The core is occupied by cases in which the plaintiff is seeking in federal district court under the diversity jurisdiction one or more of the distinctive forms of relief associated with the domestic relations jurisdiction: the granting of a divorce or an annulment, an award of child custody, a decree of alimony or child support. . . .

The penumbra of the exception consists of ancillary proceedings, such as a suit for the collection of unpaid alimony, that state law would require be litigated as a tail to the original domestic relations proceeding.

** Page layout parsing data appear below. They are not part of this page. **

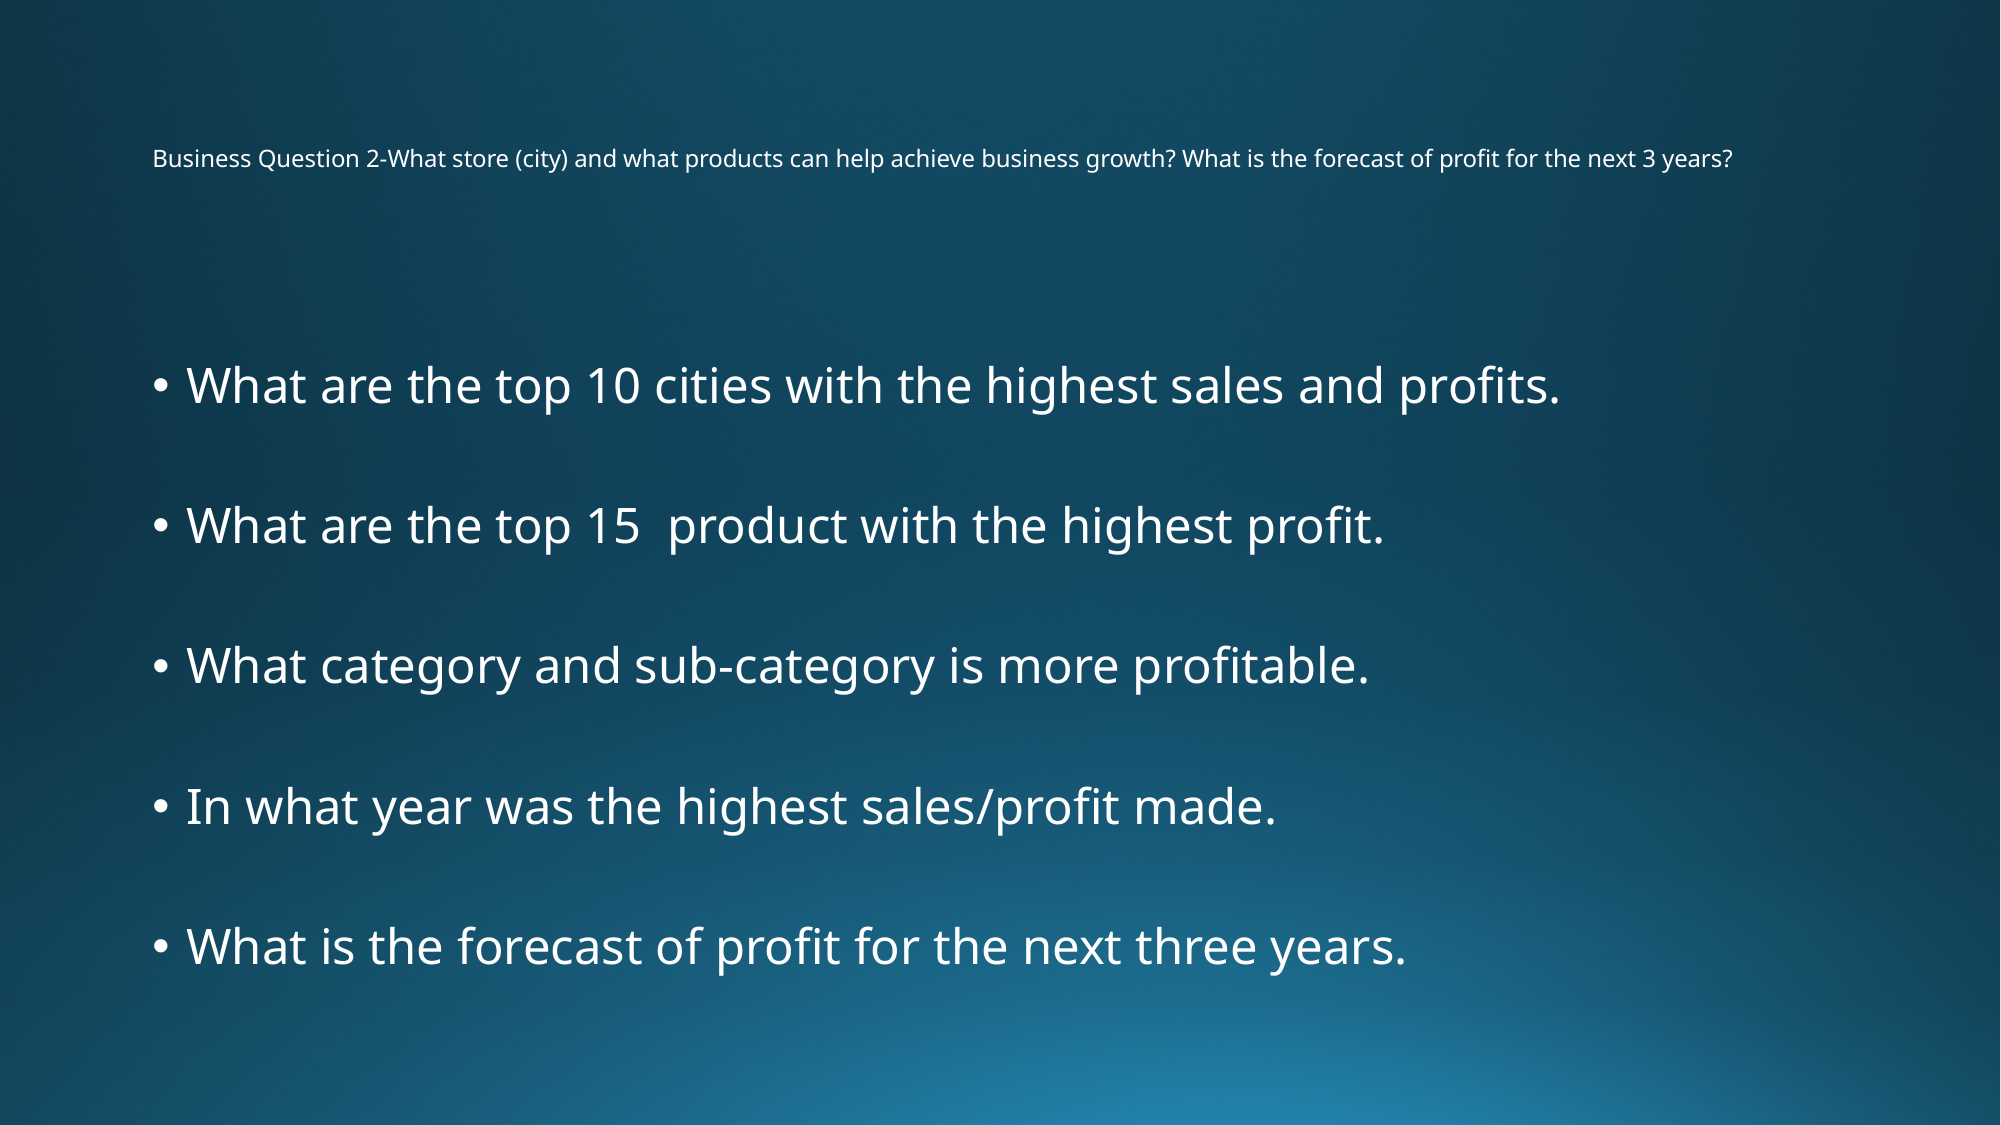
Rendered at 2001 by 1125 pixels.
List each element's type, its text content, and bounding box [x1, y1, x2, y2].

picture [0, 0, 2001, 1125]
list What are the top 10 cities with the highest sales and profits. What are the top 15 product with the highest profit. What category and sub-category is more profitable. In what year was the highest sales/profit made. What is the forecast of profit for the next three years. [137, 277, 1883, 992]
title Business Question 2-What store (city) and what products can help achieve business growth? What is the forecast of profit for the next 3 years? [137, 59, 1863, 277]
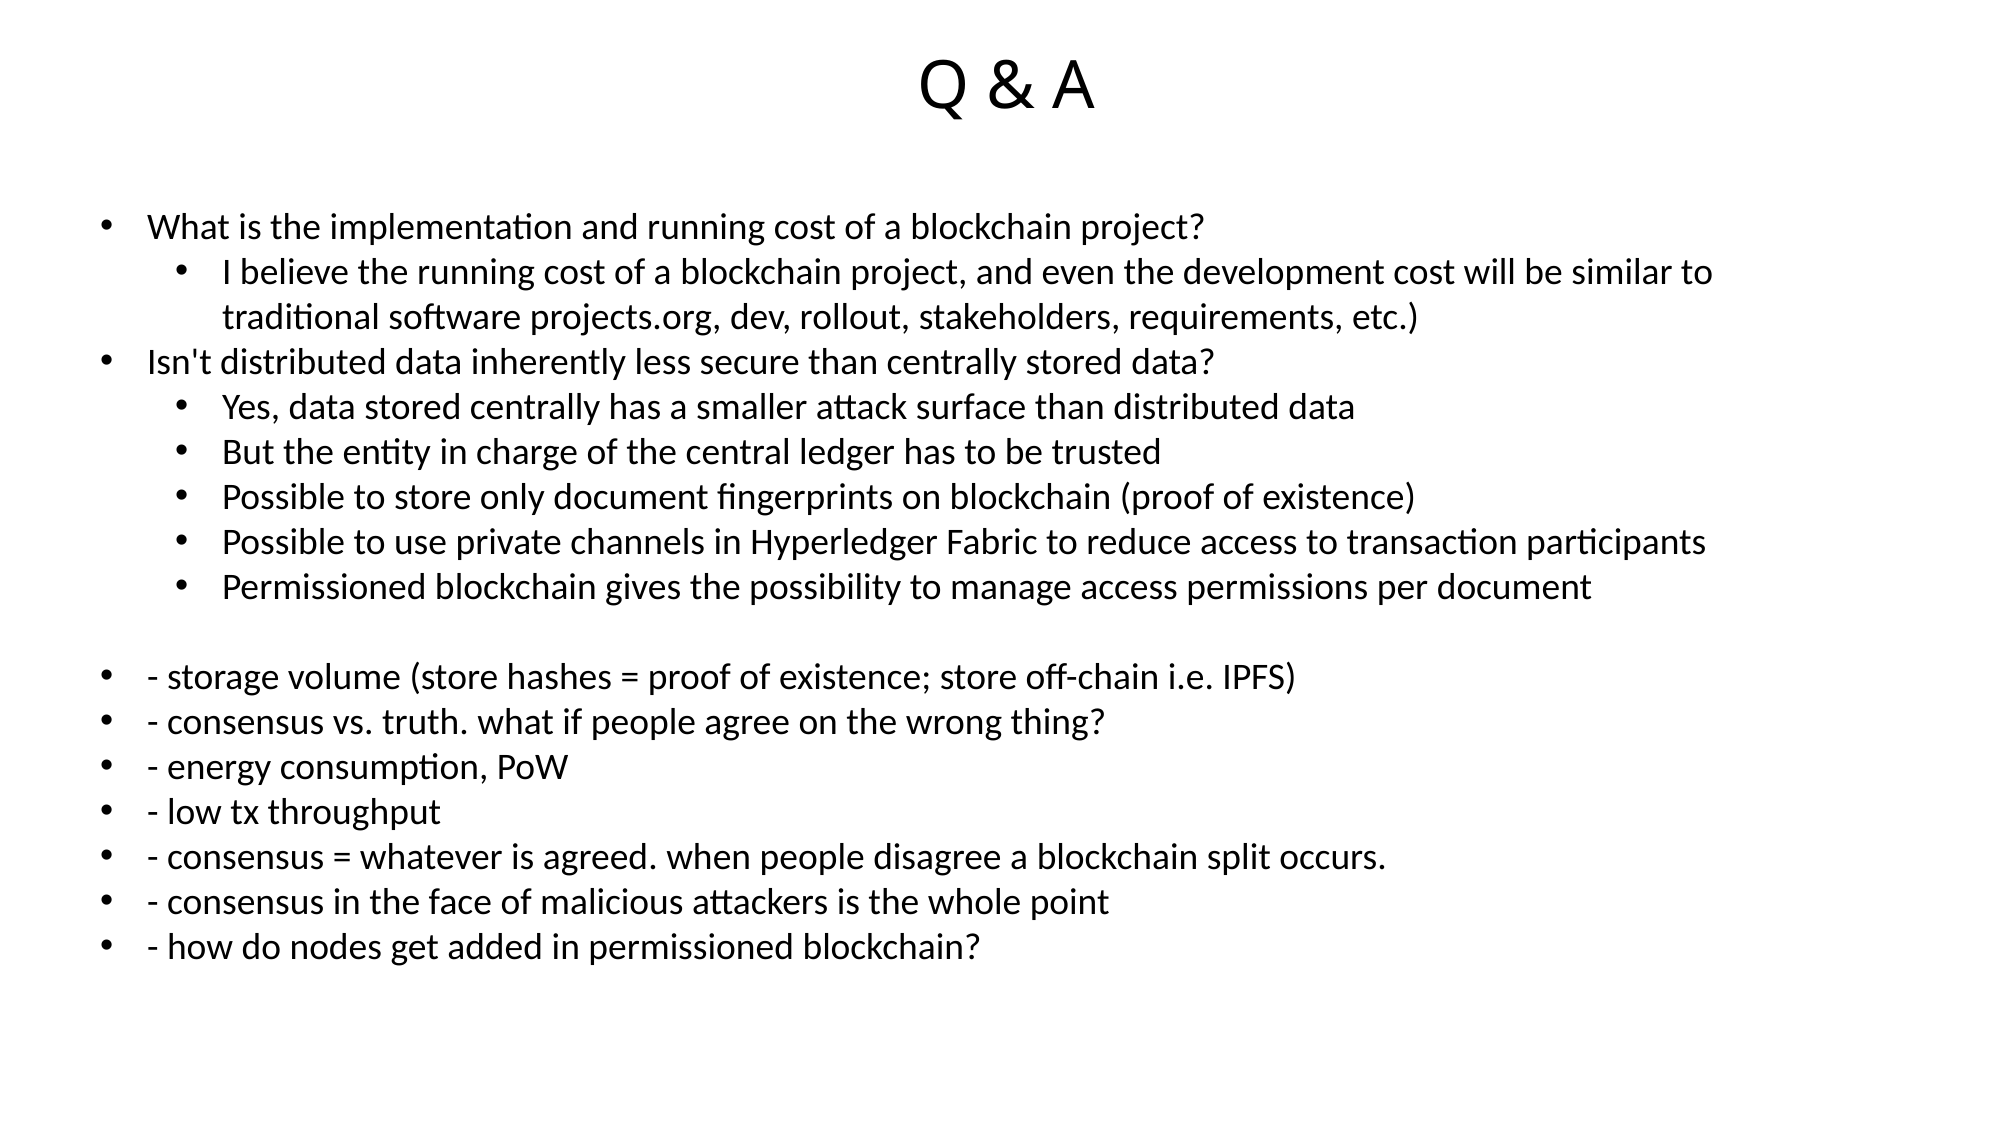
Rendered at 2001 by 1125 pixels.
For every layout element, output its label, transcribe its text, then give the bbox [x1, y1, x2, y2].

text_box What is the implementation and running cost of a blockchain project? I believe the running cost of a blockchain project, and even the development cost will be similar to traditional software projects.org, dev, rollout, stakeholders, requirements, etc.) Isn't distributed data inherently less secure than centrally stored data? Yes, data stored centrally has a smaller attack surface than distributed data But the entity in charge of the central ledger has to be trusted Possible to store only document fingerprints on blockchain (proof of existence) Possible to use private channels in Hyperledger Fabric to reduce access to transaction participants Permissioned blockchain gives the possibility to manage access permissions per document - storage volume (store hashes = proof of existence; store off-chain i.e. IPFS) - consensus vs. truth. what if people agree on the wrong thing? - energy consumption, PoW - low tx throughput - consensus = whatever is agreed. when people disagree a blockchain split occurs. - consensus in the face of malicious attackers is the whole point - how do nodes get added in permissioned blockchain? [85, 261, 1889, 975]
text_box Q & A [30, 43, 1982, 261]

Friedlander v. Friedlander, 149 F.3d 739, 740 (7th Cir. 1998). Federal courts generally do not have the expertise or resources to provide the ongoing judicial supervision typically required in core domestic relations matters. Ankenbrandt, 504 U.S. at 703-04; Lloyd v. Loeffler, 694 F.2d 489, 492 (7th Cir. 1982). Nor is it an efficient use of judicial resources to have a federal court determine in ancillary domestic relations proceedings issues already familiar to the state court that conducted the initial core proceedings. Lloyd, 694 F.2d at 492. Furthermore, where a state judicial decree is subject to modification, allowing federal courts to rule on common issues risks inconsistent decrees or resolution of issues in piecemeal, duplicative or inexpert ways. Id. at 492-93.

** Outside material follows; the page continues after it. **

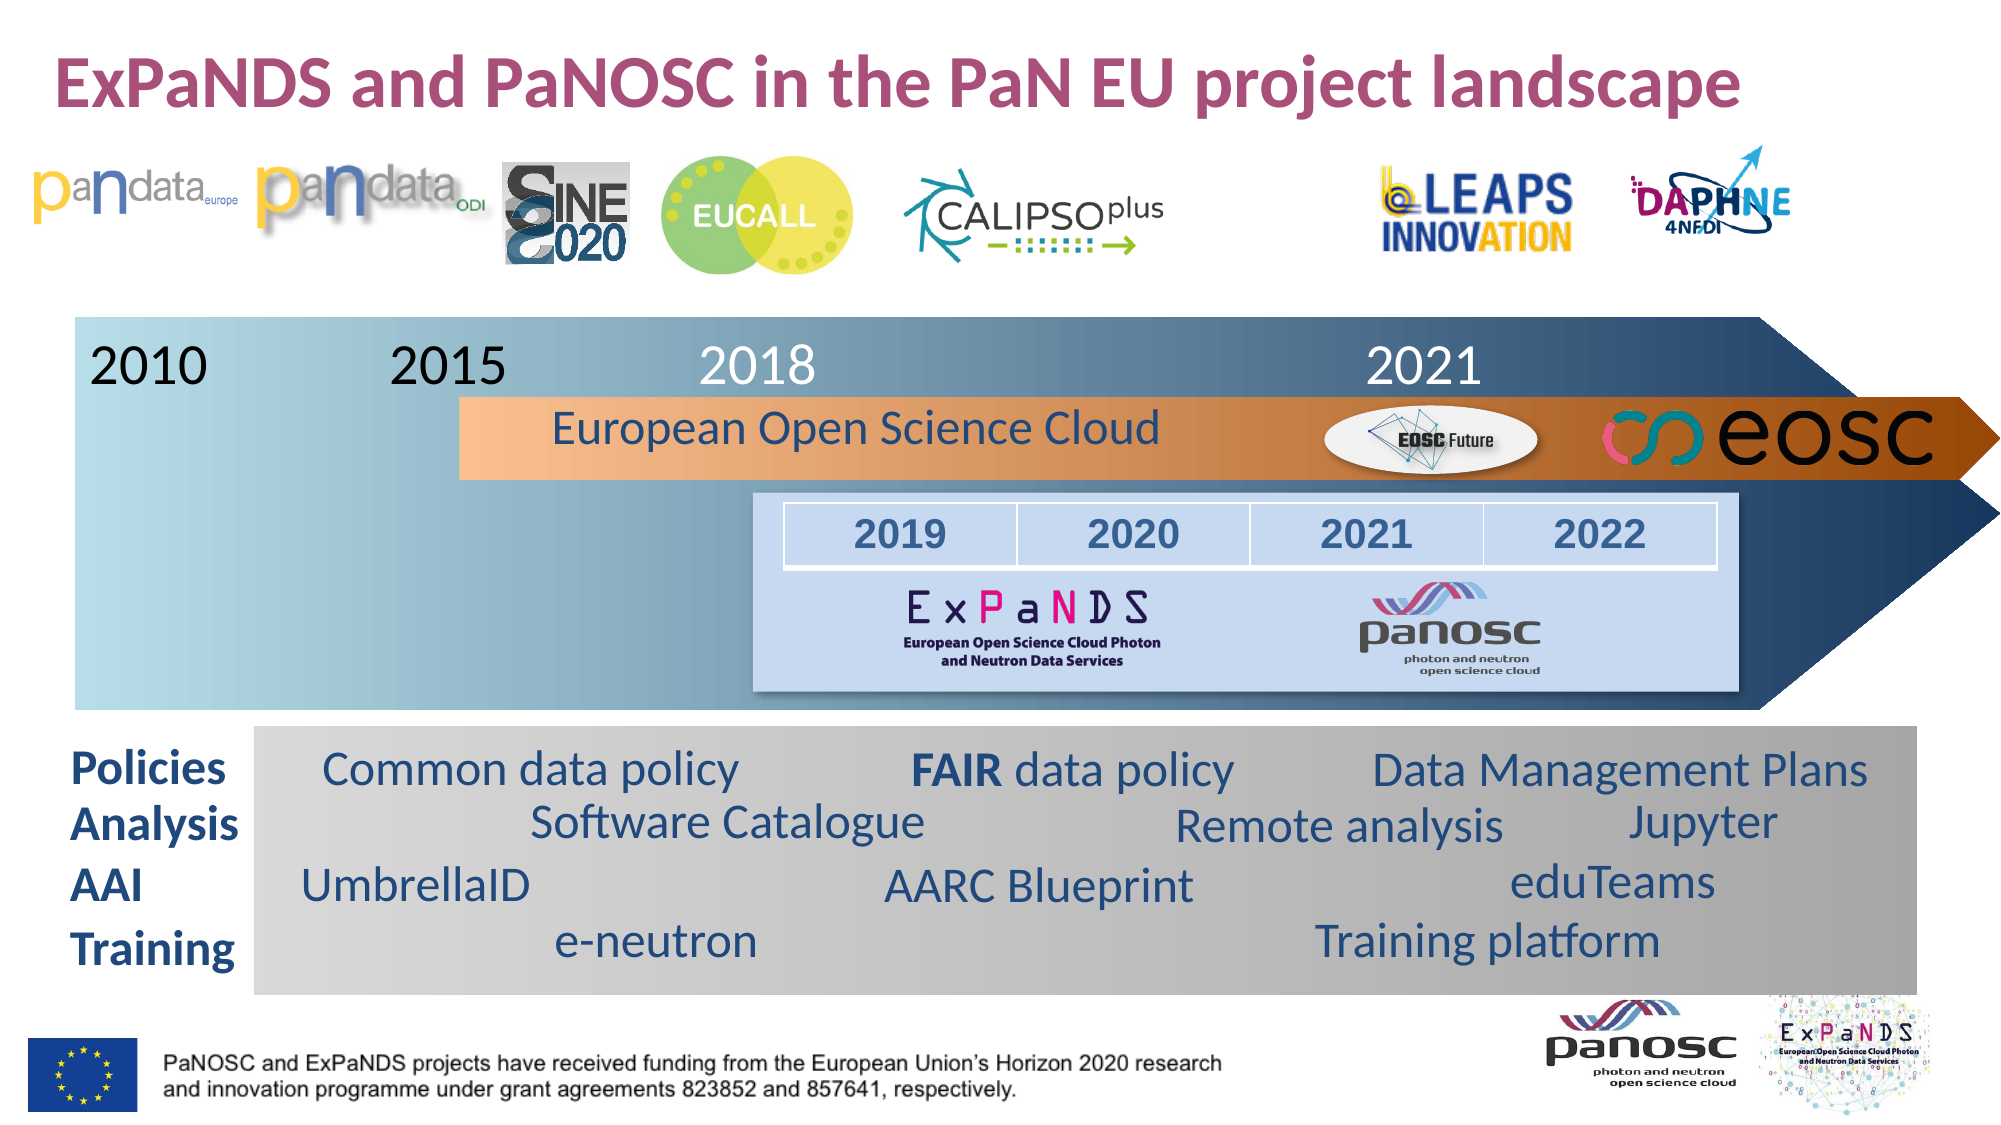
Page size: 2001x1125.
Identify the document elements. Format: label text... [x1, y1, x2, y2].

The case at bar falls outside the domestic relations exception to federal diversity jurisdiction and should therefore not be remanded to state court on that basis. The pending negligence action is clearly not a core domestic relations proceeding because it does not seek a divorce, alimony or child custody decree.

It is further not in the penumbra of the core. None of the reasons justifying restraint in the penumbra and remand to state court apply in this case. While it is true that this Court does not have expertise in determining the appropriate amount of child support or the collateral resources typically attendant to state family courts, a remand would not send this case back to a state family court. On the contrary, after a remand, this case would be decided by a state court jury, see 750 ILCS 45/13(b), which is no better equipped to consider child support matters than a federal court jury. In addition, because the matters at issue in this case concern the appropriate amount of past child support for a discrete period, there is simply no need for continuing judicial supervision. Thus, this Court is not handicapped by failing to have the supporting resources available to state family courts.

This forum is also no less efficient in resolving the issues in this particular case than the state court that would hear the case if it were remanded. Neither court has experience with the specific core domestic relations proceedings between Pate and Spiller that would inform or streamline a decision in this case.

Finally, it is highly unlikely that, whatever the result of this case, a state family court would issue an inconsistent ruling. While it is conceivable that the state family court monitoring Spiller's prospective child support obligations could modify its order to determine an appropriate amount of child support for the period before 2008, see 750 ILCS 45/14(b) ("The Court may order any child support payments to be made for a period prior to the commencement of the action."), the Court believes such a modification is highly unlikely more than a year after it issued its original child support order.

In sum, the rationale for leaving to state courts certain matters relating to domestic relations is simply not applicable in this case, a tort claim over which the Court otherwise has federal diversity jurisdiction.

C. Abstention/Comity

Finally, in light of the fact that there is no ongoing state proceeding concerning child support for the discrete period at issue in this case and there are no "difficult questions of state law bearing on policy problems of substantial public import whose importance transcends the result in the case . . . at bar," Colorado River Water Conservation Dist. v. United States, 424 U.S. 800, 814 (1976), abstention from exercising jurisdiction is inappropriate.

III. Conclusion

For the foregoing reasons, the Court will exercise jurisdiction over this case. The Court DENIES the motion to remand embedded in the plaintiffs' response (Doc. 23) and DISCHARGES the outstanding show cause order (Doc. 20).